→ EXERCISE DESCRIPTION
Would you please write out the records below exactly as they appear?

───── PROVIDED DATA ─────

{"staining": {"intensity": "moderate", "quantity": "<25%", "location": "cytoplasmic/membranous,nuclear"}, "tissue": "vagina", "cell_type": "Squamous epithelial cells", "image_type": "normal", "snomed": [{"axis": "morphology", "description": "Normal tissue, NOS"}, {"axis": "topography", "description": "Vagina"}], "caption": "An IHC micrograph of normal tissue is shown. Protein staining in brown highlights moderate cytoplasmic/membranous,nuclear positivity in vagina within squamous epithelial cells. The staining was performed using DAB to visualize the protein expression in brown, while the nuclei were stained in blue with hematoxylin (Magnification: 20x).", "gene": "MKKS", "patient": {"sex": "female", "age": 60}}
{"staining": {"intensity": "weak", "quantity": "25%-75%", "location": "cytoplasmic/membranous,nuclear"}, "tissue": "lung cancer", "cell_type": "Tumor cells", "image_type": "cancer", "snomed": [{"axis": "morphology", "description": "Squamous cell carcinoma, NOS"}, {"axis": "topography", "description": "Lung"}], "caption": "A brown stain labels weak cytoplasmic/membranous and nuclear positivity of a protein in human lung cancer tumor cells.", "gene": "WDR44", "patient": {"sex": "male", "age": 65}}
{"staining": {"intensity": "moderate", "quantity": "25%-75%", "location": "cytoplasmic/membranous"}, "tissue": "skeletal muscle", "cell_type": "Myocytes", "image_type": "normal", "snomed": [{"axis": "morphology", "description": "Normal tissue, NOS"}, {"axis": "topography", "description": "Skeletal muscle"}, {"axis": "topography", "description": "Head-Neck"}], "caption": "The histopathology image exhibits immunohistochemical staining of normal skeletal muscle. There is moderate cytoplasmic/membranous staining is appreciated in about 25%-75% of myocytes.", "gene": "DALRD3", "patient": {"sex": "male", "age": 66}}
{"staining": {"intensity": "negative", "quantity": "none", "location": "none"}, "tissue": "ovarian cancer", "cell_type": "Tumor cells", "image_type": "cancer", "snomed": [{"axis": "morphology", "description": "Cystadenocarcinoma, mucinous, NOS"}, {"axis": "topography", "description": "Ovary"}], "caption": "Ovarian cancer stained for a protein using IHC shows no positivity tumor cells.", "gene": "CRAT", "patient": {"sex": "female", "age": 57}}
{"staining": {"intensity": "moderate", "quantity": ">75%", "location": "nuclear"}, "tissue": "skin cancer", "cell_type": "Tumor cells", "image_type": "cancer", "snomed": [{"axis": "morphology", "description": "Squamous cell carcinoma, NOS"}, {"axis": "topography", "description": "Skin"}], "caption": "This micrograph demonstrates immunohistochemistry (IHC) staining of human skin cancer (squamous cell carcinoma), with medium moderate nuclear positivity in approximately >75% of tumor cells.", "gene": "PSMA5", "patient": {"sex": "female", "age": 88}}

─────

→ RESULT OF THE TASK
{"staining": {"intensity": "moderate", "quantity": "<25%", "location": "cytoplasmic/membranous,nuclear"}, "tissue": "vagina", "cell_type": "Squamous epithelial cells", "image_type": "normal", "snomed": [{"axis": "morphology", "description": "Normal tissue, NOS"}, {"axis": "topography", "description": "Vagina"}], "caption": "An IHC micrograph of normal tissue is shown. Protein staining in brown highlights moderate cytoplasmic/membranous,nuclear positivity in vagina within squamous epithelial cells. The staining was performed using DAB to visualize the protein expression in brown, while the nuclei were stained in blue with hematoxylin (Magnification: 20x).", "gene": "MKKS", "patient": {"sex": "female", "age": 60}}
{"staining": {"intensity": "weak", "quantity": "25%-75%", "location": "cytoplasmic/membranous,nuclear"}, "tissue": "lung cancer", "cell_type": "Tumor cells", "image_type": "cancer", "snomed": [{"axis": "morphology", "description": "Squamous cell carcinoma, NOS"}, {"axis": "topography", "description": "Lung"}], "caption": "A brown stain labels weak cytoplasmic/membranous and nuclear positivity of a protein in human lung cancer tumor cells.", "gene": "WDR44", "patient": {"sex": "male", "age": 65}}
{"staining": {"intensity": "moderate", "quantity": "25%-75%", "location": "cytoplasmic/membranous"}, "tissue": "skeletal muscle", "cell_type": "Myocytes", "image_type": "normal", "snomed": [{"axis": "morphology", "description": "Normal tissue, NOS"}, {"axis": "topography", "description": "Skeletal muscle"}, {"axis": "topography", "description": "Head-Neck"}], "caption": "The histopathology image exhibits immunohistochemical staining of normal skeletal muscle. There is moderate cytoplasmic/membranous staining is appreciated in about 25%-75% of myocytes.", "gene": "DALRD3", "patient": {"sex": "male", "age": 66}}
{"staining": {"intensity": "negative", "quantity": "none", "location": "none"}, "tissue": "ovarian cancer", "cell_type": "Tumor cells", "image_type": "cancer", "snomed": [{"axis": "morphology", "description": "Cystadenocarcinoma, mucinous, NOS"}, {"axis": "topography", "description": "Ovary"}], "caption": "Ovarian cancer stained for a protein using IHC shows no positivity tumor cells.", "gene": "CRAT", "patient": {"sex": "female", "age": 57}}
{"staining": {"intensity": "moderate", "quantity": ">75%", "location": "nuclear"}, "tissue": "skin cancer", "cell_type": "Tumor cells", "image_type": "cancer", "snomed": [{"axis": "morphology", "description": "Squamous cell carcinoma, NOS"}, {"axis": "topography", "description": "Skin"}], "caption": "This micrograph demonstrates immunohistochemistry (IHC) staining of human skin cancer (squamous cell carcinoma), with medium moderate nuclear positivity in approximately >75% of tumor cells.", "gene": "PSMA5", "patient": {"sex": "female", "age": 88}}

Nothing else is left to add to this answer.